■ WHAT THE TASK ASKS: Which of the lines in the records below hold the string "Grapheme"? Copy every one of them.

(RECORDS PROVIDED)

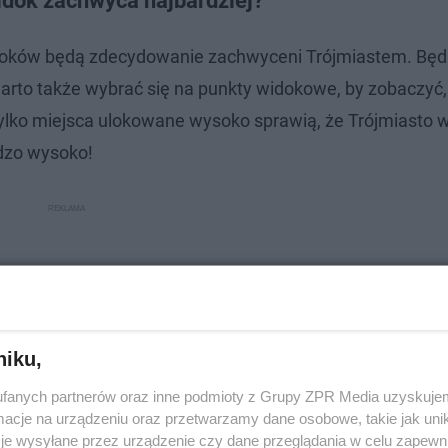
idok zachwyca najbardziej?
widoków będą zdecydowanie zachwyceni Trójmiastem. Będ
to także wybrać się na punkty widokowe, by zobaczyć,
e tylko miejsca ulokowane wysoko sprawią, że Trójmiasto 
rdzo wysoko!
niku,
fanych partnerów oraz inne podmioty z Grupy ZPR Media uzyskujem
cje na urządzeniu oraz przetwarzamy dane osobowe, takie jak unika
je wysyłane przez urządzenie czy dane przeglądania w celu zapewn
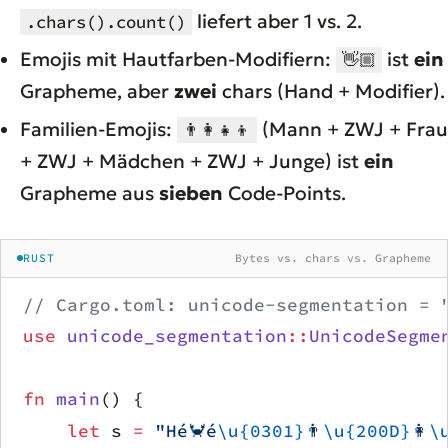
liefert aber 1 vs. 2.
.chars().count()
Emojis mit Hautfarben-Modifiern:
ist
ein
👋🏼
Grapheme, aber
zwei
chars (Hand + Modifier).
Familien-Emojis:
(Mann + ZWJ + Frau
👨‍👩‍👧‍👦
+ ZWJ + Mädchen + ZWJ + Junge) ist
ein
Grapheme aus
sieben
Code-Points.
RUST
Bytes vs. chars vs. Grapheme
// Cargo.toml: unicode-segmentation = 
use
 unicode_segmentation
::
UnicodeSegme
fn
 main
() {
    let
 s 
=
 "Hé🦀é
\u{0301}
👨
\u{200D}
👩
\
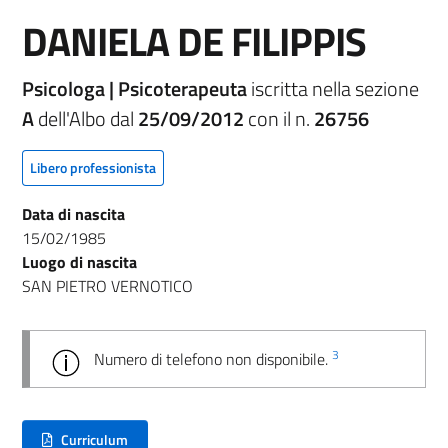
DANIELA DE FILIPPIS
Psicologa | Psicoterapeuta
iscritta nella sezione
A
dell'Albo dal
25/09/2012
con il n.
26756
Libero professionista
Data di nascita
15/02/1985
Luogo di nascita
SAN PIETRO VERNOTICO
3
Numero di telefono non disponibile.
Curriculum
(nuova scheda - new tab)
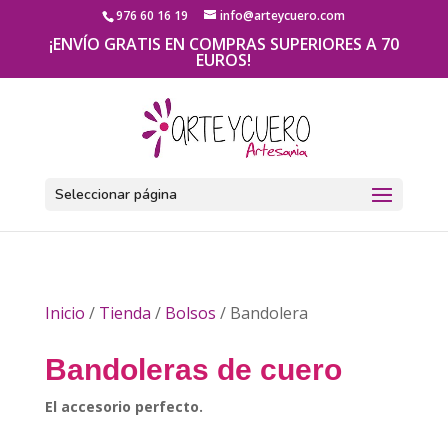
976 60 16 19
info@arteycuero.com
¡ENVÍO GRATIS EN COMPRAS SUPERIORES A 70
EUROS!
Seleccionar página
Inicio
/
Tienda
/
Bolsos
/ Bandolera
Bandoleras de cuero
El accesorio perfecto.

(End RECORDS PROVIDED)

■ SOLUTION TO THE PROBLEM:
Grapheme, aber
Grapheme aus
Bytes vs. chars vs. Grapheme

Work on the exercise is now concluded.